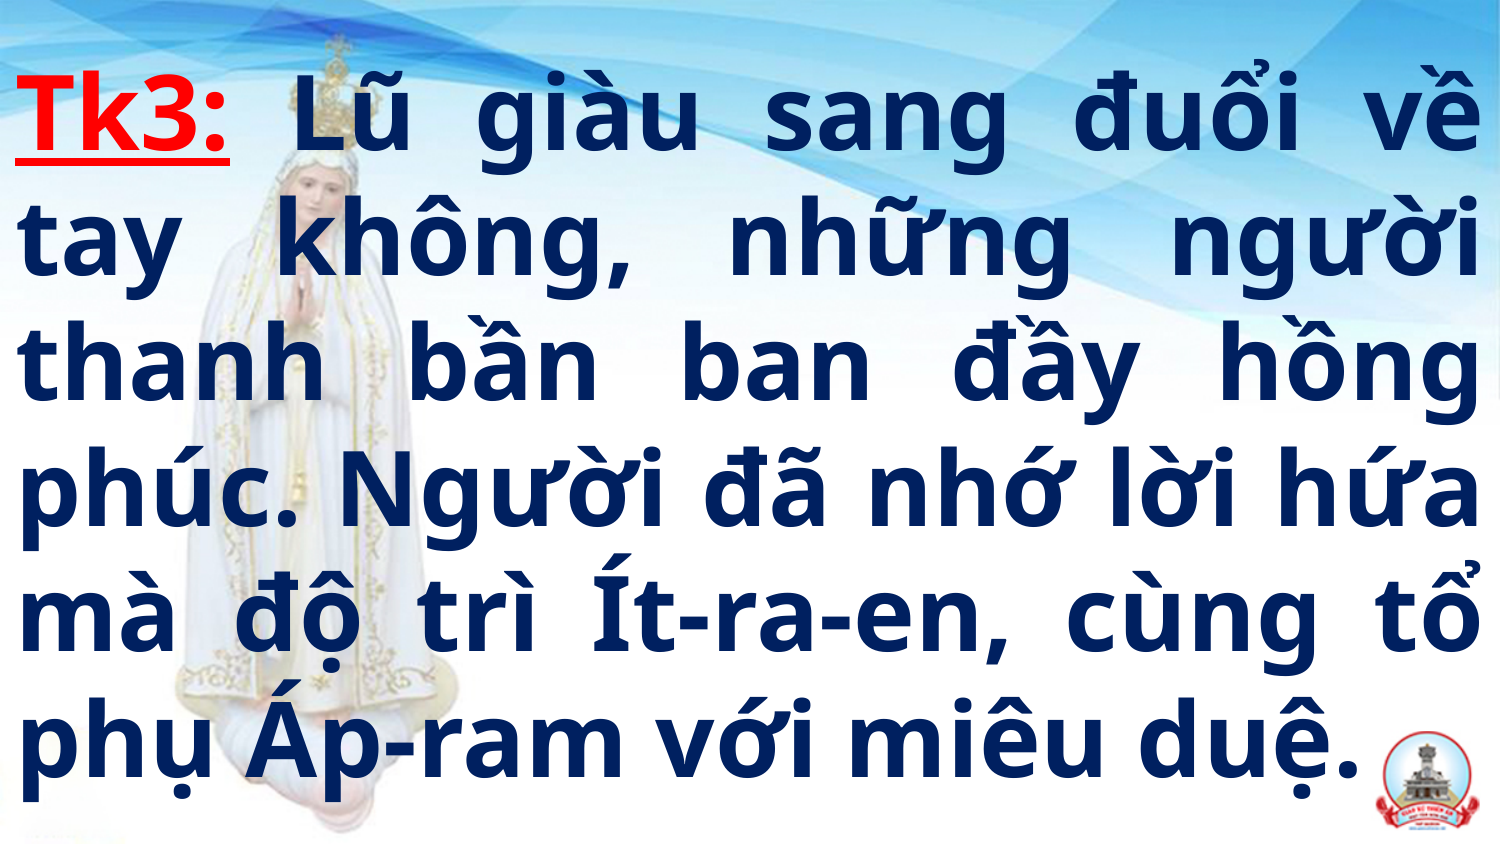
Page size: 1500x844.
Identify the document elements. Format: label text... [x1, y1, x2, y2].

title Tk3: Lũ giàu sang đuổi về tay không, những người thanh bần ban đầy hồng phúc. Người đã nhớ lời hứa mà độ trì Ít-ra-en, cùng tổ phụ Áp-ram với miêu duệ. [0, 0, 1500, 844]
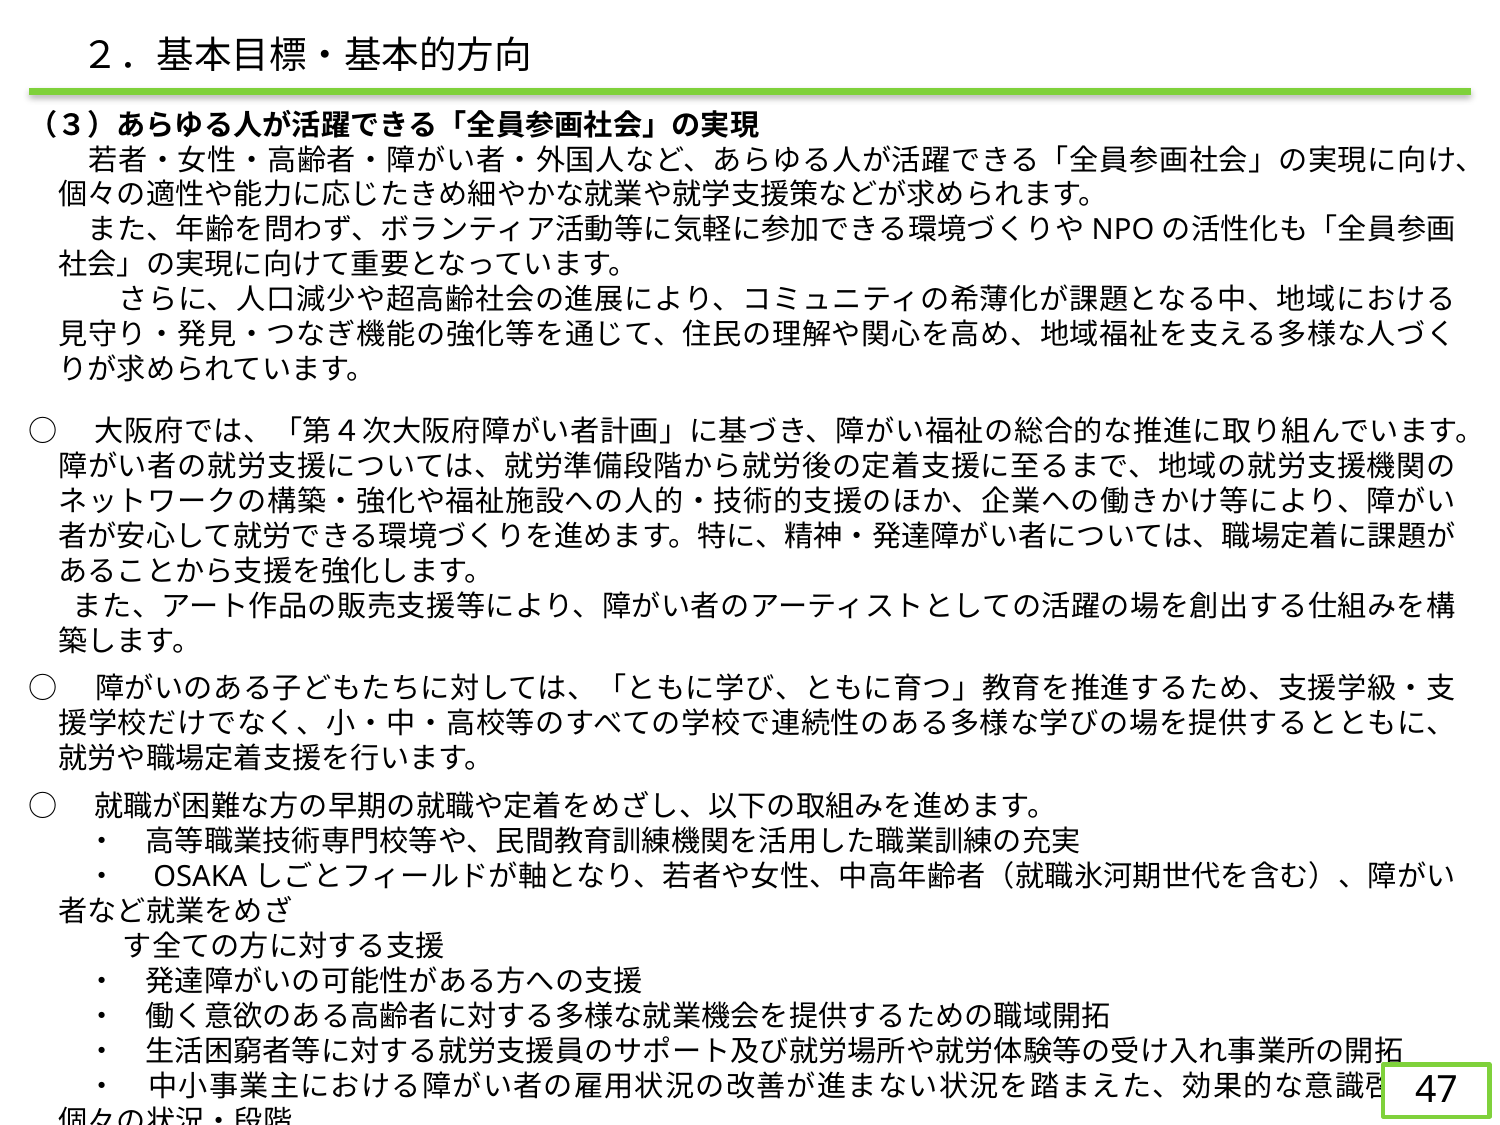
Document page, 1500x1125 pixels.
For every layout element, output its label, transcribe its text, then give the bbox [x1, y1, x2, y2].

text_box （３）あらゆる人が活躍できる「全員参画社会」の実現 若者・女性・高齢者・障がい者・外国人など、あらゆる人が活躍できる「全員参画社会」の実現に向け、個々の適性や能力に応じたきめ細やかな就業や就学支援策などが求められます。 また、年齢を問わず、ボランティア活動等に気軽に参加できる環境づくりやNPOの活性化も「全員参画社会」の実現に向けて重要となっています。 さらに、人口減少や超高齢社会の進展により、コミュニティの希薄化が課題となる中、地域における見守り・発見・つなぎ機能の強化等を通じて、住民の理解や関心を高め、地域福祉を支える多様な人づくりが求められています。 ○ 大阪府では、「第４次大阪府障がい者計画」に基づき、障がい福祉の総合的な推進に取り組んでいます。障がい者の就労支援については、就労準備段階から就労後の定着支援に至るまで、地域の就労支援機関のネットワークの構築・強化や福祉施設への人的・技術的支援のほか、企業への働きかけ等により、障がい者が安心して就労できる環境づくりを進めます。特に、精神・発達障がい者については、職場定着に課題があることから支援を強化します。 また、アート作品の販売支援等により、障がい者のアーティストとしての活躍の場を創出する仕組みを構築します。 ○ 障がいのある子どもたちに対しては、「ともに学び、ともに育つ」教育を推進するため、支援学級・支援学校だけでなく、小・中・高校等のすべての学校で連続性のある多様な学びの場を提供するとともに、就労や職場定着支援を行います。 ○ 就職が困難な方の早期の就職や定着をめざし、以下の取組みを進めます。 ・ 高等職業技術専門校等や、民間教育訓練機関を活用した職業訓練の充実 ・ OSAKAしごとフィールドが軸となり、若者や女性、中高年齢者（就職氷河期世代を含む）、障がい者など就業をめざ す全ての方に対する支援 ・ 発達障がいの可能性がある方への支援 ・ 働く意欲のある高齢者に対する多様な就業機会を提供するための職域開拓 ・ 生活困窮者等に対する就労支援員のサポート及び就労場所や就労体験等の受け入れ事業所の開拓 ・ 中小事業主における障がい者の雇用状況の改善が進まない状況を踏まえた、効果的な意識啓発と個々の状況・段階 に応じた支援 ○ キャリアブランクのある女性、高年齢者、就職氷河期世代等の潜在求職者を掘り起こし、就業支援を行うとともに、企業における職場環境の改善に向けた助言を行いながら、求職者と企業のマッチングを図っていきます。 ※ 若者は①（１）P.29、 女性は①（２）P.32、高齢者は③（２）P.45 にも記載しています。 [14, 98, 1471, 1125]
text_box ２．基本目標・基本的方向 [29, 24, 1365, 84]
text_box 46 [1381, 1062, 1492, 1119]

**What the exercise asks:** Pictures in the entries are to be skipped, and everything else repeated word for word.

**Response area:**
Page size: 1500x844.
Identify the document elements. Format: label text... [x1, y1, x2, y2].

title Tk3: Lũ giàu sang đuổi về tay không, những người thanh bần ban đầy hồng phúc. Người đã nhớ lời hứa mà độ trì Ít-ra-en, cùng tổ phụ Áp-ram với miêu duệ. [0, 0, 1500, 844]
Document page, 1500x1125 pixels.
For every layout element, output its label, transcribe its text, then give the bbox [x1, y1, x2, y2].

text_box （３）あらゆる人が活躍できる「全員参画社会」の実現 若者・女性・高齢者・障がい者・外国人など、あらゆる人が活躍できる「全員参画社会」の実現に向け、個々の適性や能力に応じたきめ細やかな就業や就学支援策などが求められます。 また、年齢を問わず、ボランティア活動等に気軽に参加できる環境づくりやNPOの活性化も「全員参画社会」の実現に向けて重要となっています。 さらに、人口減少や超高齢社会の進展により、コミュニティの希薄化が課題となる中、地域における見守り・発見・つなぎ機能の強化等を通じて、住民の理解や関心を高め、地域福祉を支える多様な人づくりが求められています。 ○ 大阪府では、「第４次大阪府障がい者計画」に基づき、障がい福祉の総合的な推進に取り組んでいます。障がい者の就労支援については、就労準備段階から就労後の定着支援に至るまで、地域の就労支援機関のネットワークの構築・強化や福祉施設への人的・技術的支援のほか、企業への働きかけ等により、障がい者が安心して就労できる環境づくりを進めます。特に、精神・発達障がい者については、職場定着に課題があることから支援を強化します。 また、アート作品の販売支援等により、障がい者のアーティストとしての活躍の場を創出する仕組みを構築します。 ○ 障がいのある子どもたちに対しては、「ともに学び、ともに育つ」教育を推進するため、支援学級・支援学校だけでなく、小・中・高校等のすべての学校で連続性のある多様な学びの場を提供するとともに、就労や職場定着支援を行います。 ○ 就職が困難な方の早期の就職や定着をめざし、以下の取組みを進めます。 ・ 高等職業技術専門校等や、民間教育訓練機関を活用した職業訓練の充実 ・ OSAKAしごとフィールドが軸となり、若者や女性、中高年齢者（就職氷河期世代を含む）、障がい者など就業をめざ す全ての方に対する支援 ・ 発達障がいの可能性がある方への支援 ・ 働く意欲のある高齢者に対する多様な就業機会を提供するための職域開拓 ・ 生活困窮者等に対する就労支援員のサポート及び就労場所や就労体験等の受け入れ事業所の開拓 ・ 中小事業主における障がい者の雇用状況の改善が進まない状況を踏まえた、効果的な意識啓発と個々の状況・段階 に応じた支援 ○ キャリアブランクのある女性、高年齢者、就職氷河期世代等の潜在求職者を掘り起こし、就業支援を行うとともに、企業における職場環境の改善に向けた助言を行いながら、求職者と企業のマッチングを図っていきます。 ※ 若者は①（１）P.29、 女性は①（２）P.32、高齢者は③（２）P.45 にも記載しています。 [14, 98, 1471, 1125]
text_box ２．基本目標・基本的方向 [29, 24, 1365, 84]
text_box 46 [1381, 1062, 1492, 1119]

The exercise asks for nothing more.